Le roman laisse une large place à l’introspection, donnant à la narratrice l’occasion de réfléchir sur ce qu’elle est ou n’est pas, sur sa façon de percevoir son corps, d’observer sans ambages sa difficile relation aux autres – notamment la méfiance qu’autrui lui inspire et qu’elle essaye de surmonter peu à peu –, son rapport à la langue, aux langues et, en tant qu’écrivaine, aux mots. « Arrête de penser, pensé-je, pense au moins en images, non en mots, c’est à devenir fou, comment suis-je censée dormir avec tant de mots, et j’essaye de penser en images, une forêt, bleue, une chenille ». Dans ces 153 paragraphes de non-existence, elle se révèle en somme dans toute sa vulnérabilité, ne craignant pas de dire ses manquements, sa honte, l’absurdité parfois de sa propre situation démunie et surtout son incapacité foncière à comprendre le monde dans lequel elle évolue.
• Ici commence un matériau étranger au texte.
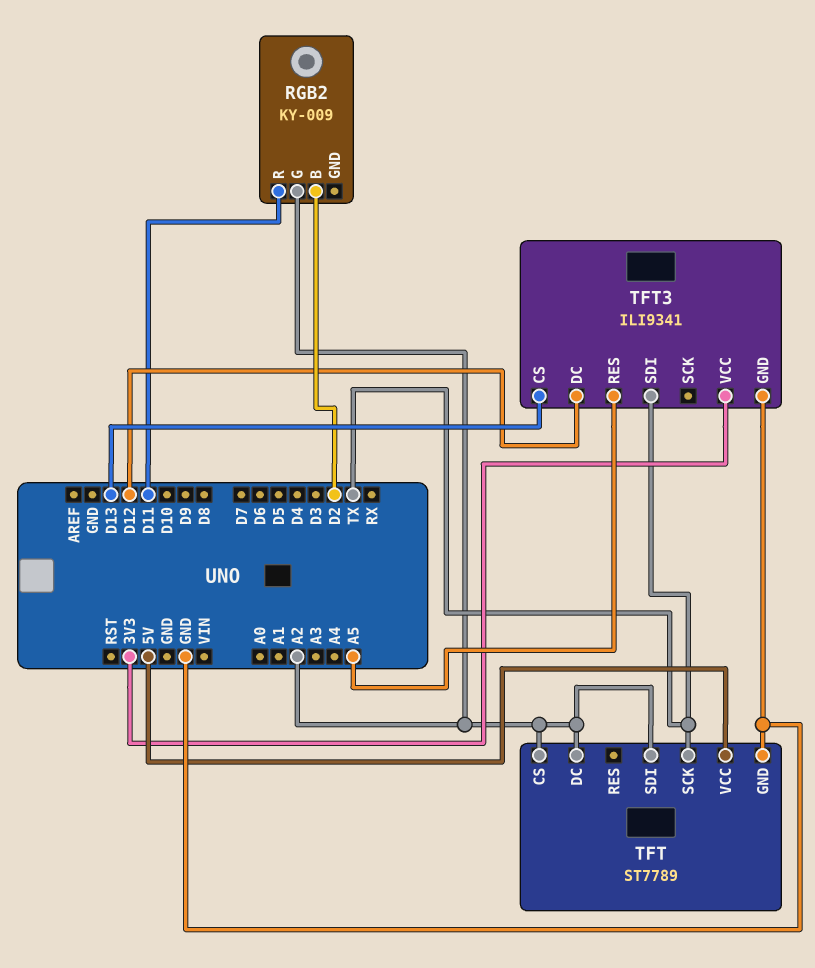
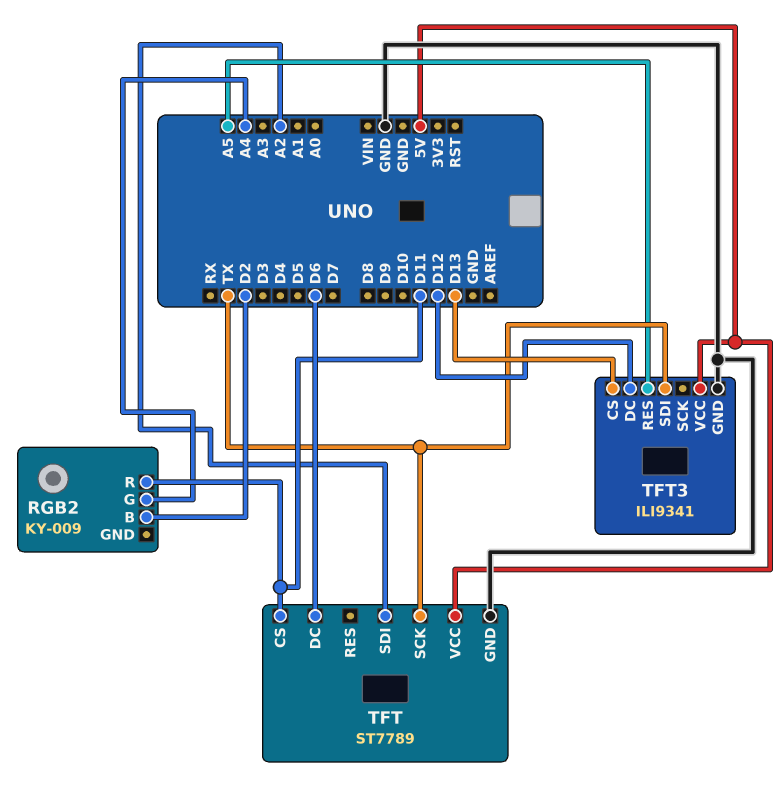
RGB2 pin G: A2 -> A4
TFT pin CS: A2 -> D11
TFT pin DC: A2 -> D6
TFT3 pin VCC: 3V3 -> 5V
Autant d’aspects qui la poussent à la mélancolie : « Il y a un état comme ça, vous savez, que je crains le plus, à vrai dire je n’ai pas peur de grand-chose, je n’ai pas peur de mourir par exemple, mais une non-existence, ni la vie ni la mort, une existence manipulée, dirigée de l’extérieur, désemparée. »
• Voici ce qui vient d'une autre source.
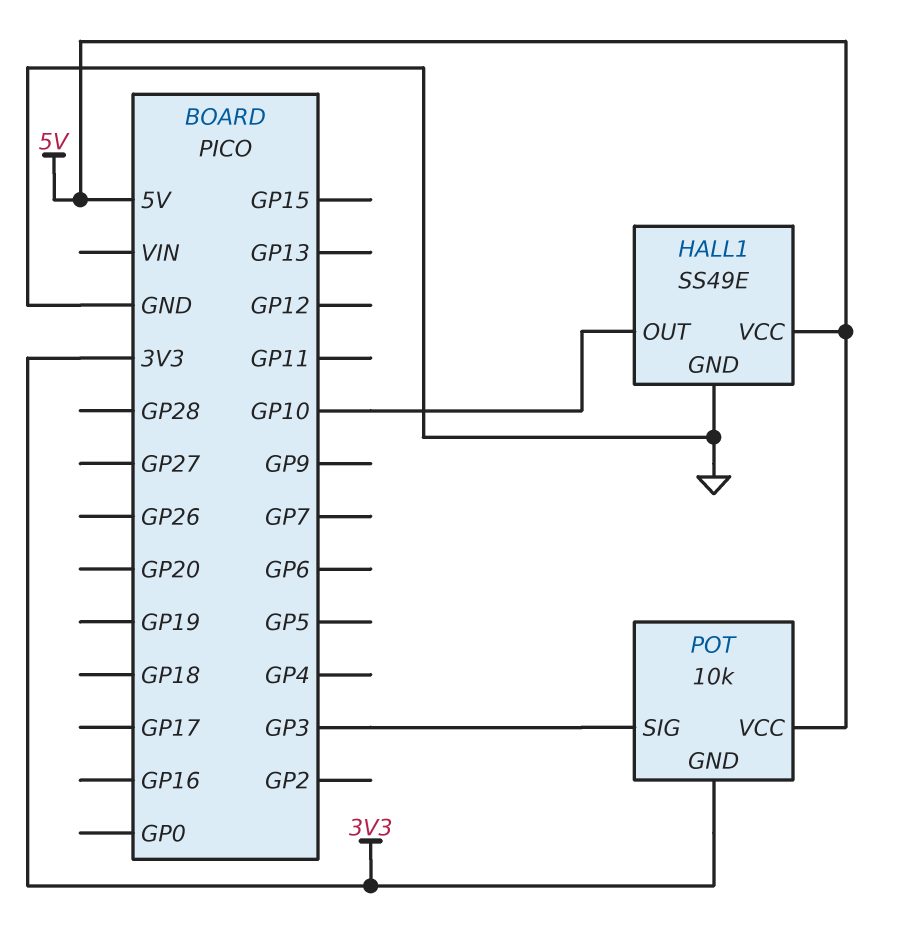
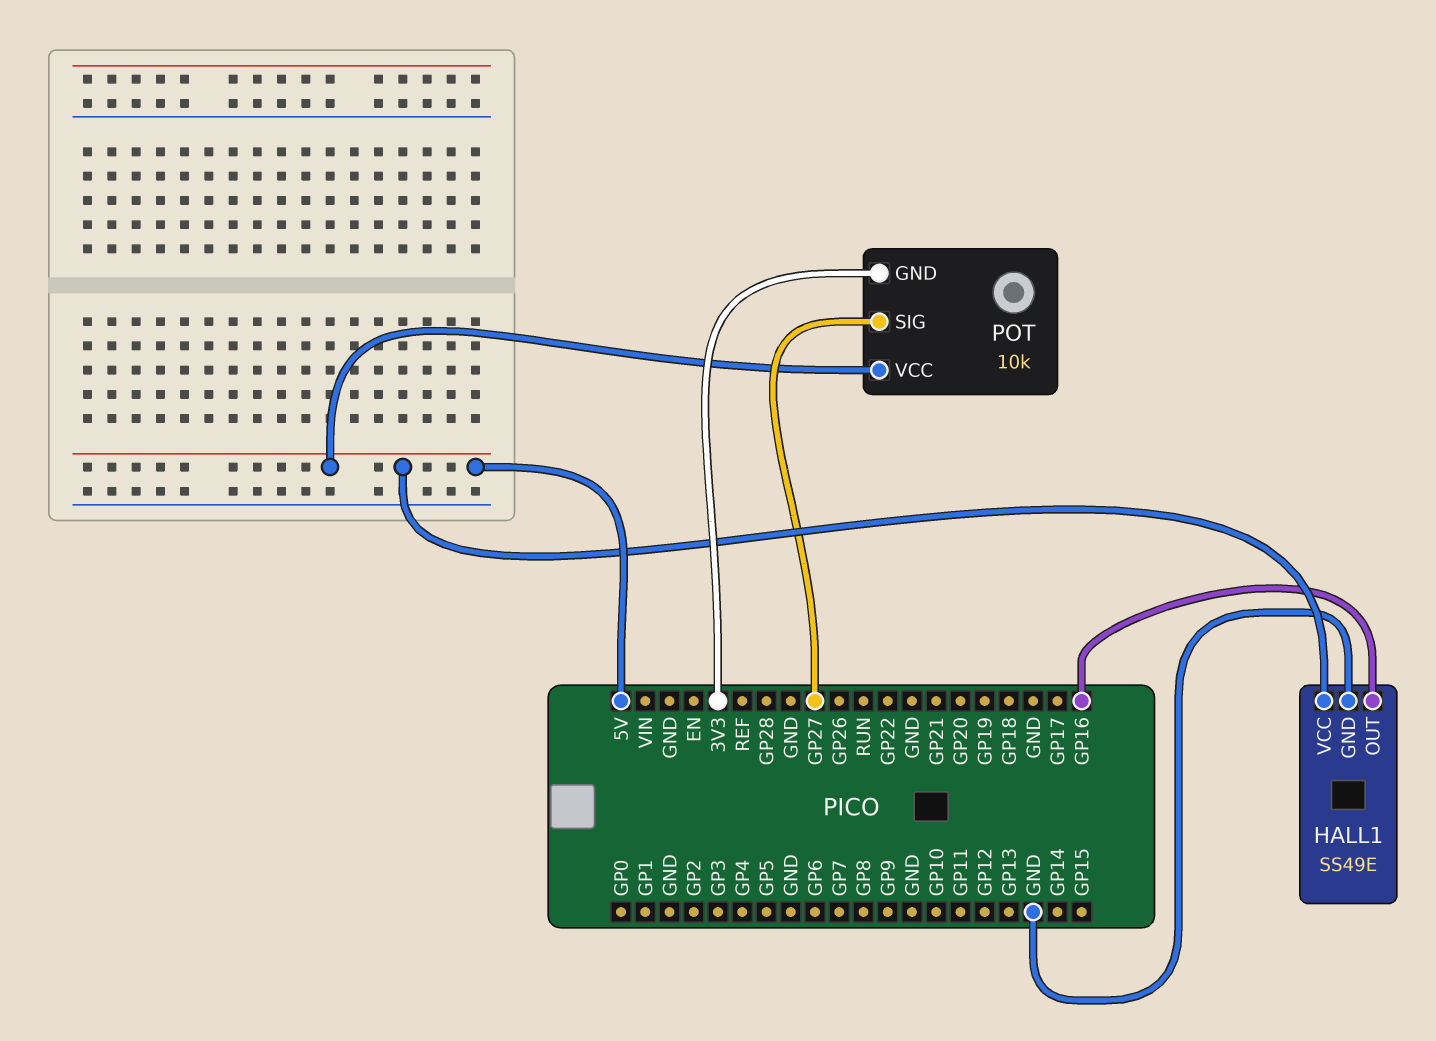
HALL1 pin OUT: GP10 -> GP16
POT pin SIG: GP3 -> GP27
Au nombre 153 sont liées bien des interprétations et des interrogations : nombre triangulaire et narcissique pour les mathématiciens, représentation de l’harmonie des contrastes, nombre de poissons ramenés par saint Pierre dans l’Évangile selon Jean et qui symboliserait toutes les nations connues, entre autres. Ce nombre a manifestement aussi fasciné l’écrivaine et l’a encouragée à sonder sa non-existence dans toute sa pluralité, son incohérence, ses mystères, cherchant ainsi une raison d’être, justement là où le sens lui échappe.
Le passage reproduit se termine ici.